Figueroa, defensor de derechos humanos, señala que “al llegar al lugar del accidente sentí mucha rabia, dolor e indignación porque sabemos que este tipo de tragedia se puede prevenir. Me indignó ver que la omisión de la autoridad ha llegado tan lejos que tuvimos que sacar cuerpos sin vida”.

Para los activistas, una de las posibles soluciones es la creación de un permiso de tránsito que permita a los migrantes cruzar el país con más seguridad. En entrevista con Desinformémonos, Marta Sánchez Soler, fundadora del 3M, deplora que “la política migratoria mexicana la decide Estados Unidos. Exigen a México que contenga la migración, literalmente es su frontera sur. Nadie se quiere meter con ellos. El precio de esta sumisión lo pagan los migrantes con sus vidas: si se suben 300 al tren en Coatzacoalcos, y son 30 los que llegan a Huehuetoca, ¿dónde están los que faltan?”

Sánchez agrega que no hay ninguna mujer en las listas de víctimas, “cuando tenemos testimonios que las mencionan entre los escombros. Tampoco hay niños, quienes siempre están en los vagones. No quiero pensar en que pudo haber pasado, pero  su ausencia es problemática y los testimonios de los migrantes no concuerdan con las cifras oficiales”.

De acuerdo con la activista, la situación de los migrantes empeora cada vez más debido a que las autoridades “soltaron a las fuerzas del crimen y a todos les conviene porque son parte del negocio. Han permitido que los tres niveles de policía sean involucrados en el negocio del tránsito de migrantes, bien extorsionándolos directamente, bien recibiendo lo que les dan para dejar trabajar a los polleros. En todas las instituciones hay funcionarios coludidos”.

“El fin es bajar el flujo de migrantes en la ruta visible y aumentarlo en la ruta del tráfico de personas, donde la autoridad tiene mayor control y mayor ganancia, fuera de las luces”, coincide Rubén Figueroa.

Esta situación pone en peligro la seguridad de los activistas que brindan apoyo a los migrantes, como lo demuestra el constante cierre de albergues y de comedores en todo el país -en particular el comedor San José, en Huehuetoca, estado de México, que  el 27 de agosto cerró por tercera vez en menos de un año.
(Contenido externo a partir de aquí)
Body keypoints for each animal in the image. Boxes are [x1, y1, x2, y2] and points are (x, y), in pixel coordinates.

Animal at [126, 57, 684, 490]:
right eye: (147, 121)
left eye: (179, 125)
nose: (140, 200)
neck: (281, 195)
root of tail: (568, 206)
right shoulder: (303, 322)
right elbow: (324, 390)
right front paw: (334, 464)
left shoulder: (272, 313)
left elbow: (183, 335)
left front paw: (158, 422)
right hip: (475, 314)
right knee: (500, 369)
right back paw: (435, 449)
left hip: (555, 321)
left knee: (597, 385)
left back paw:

El caso de Rubén Figueroa es representativo de lo que enfrentan los que no quieren dejar la ruta migratoria al crimen organizado. Por no dejar entrar a los polleros y extorsionistas a La72, recibió amenazas de muerte que lo obligaron a abandonar el albergue el 14 de junio de este año, y esconderse desde entonces. Si bien la presencia de medios de comunicación le permitió estar presente varios días en el lugar del descarrilamiento, se tuvo que retirar junto con ellos.

El jefe de la banda que lo amenazó ilustra bien la corrupción de las autoridades: José Trinidad Gutiérrez Vargas, “El Pájaro”, líder de un grupo del cartel de Los Zetas, que extorsiona a migrantes en la zona entre Veracruz, Tabasco y Oaxaca, fue detenido en noviembre del 2012 y en abril de 2013 por extorsión y secuestro a migrantes. En las dos ocasiones se le encontraron drogas y armas, y en las dos ocasiones fue puesto en libertad inmediatamente, a pesar, cuenta Rubén Figueroa, de que los activistas “hemos denunciado el cobro de cuotas desde hace mucho tiempo, cumpliendo todos los requisitos para que la autoridad pueda hacer justicia, pero por parte de ellos se daba la omisión y la complicidad”. El criminal fue ejecutado al día siguiente del accidente, el lunes 26 de agosto. “Puede que sea la banda rival o bien la misma autoridad cómplice, quien decidió eliminar a alguien demasiado visible”.

En estas condiciones de seguridad atienden en La 72 a más de 250 personas -y esperan más debido a que la Bestia no está funcionando. Existen más de 60 casas del migrante en todo México, donde se brinda atención, alimentos, medicinas y ropa que les hace llegar la sociedad civil. “El llamado es a abrir los brazos otra vez y a hacer efectiva la solidaridad porque es muy grande el dolor que sufren los migrantes”, insiste Fray Tomás.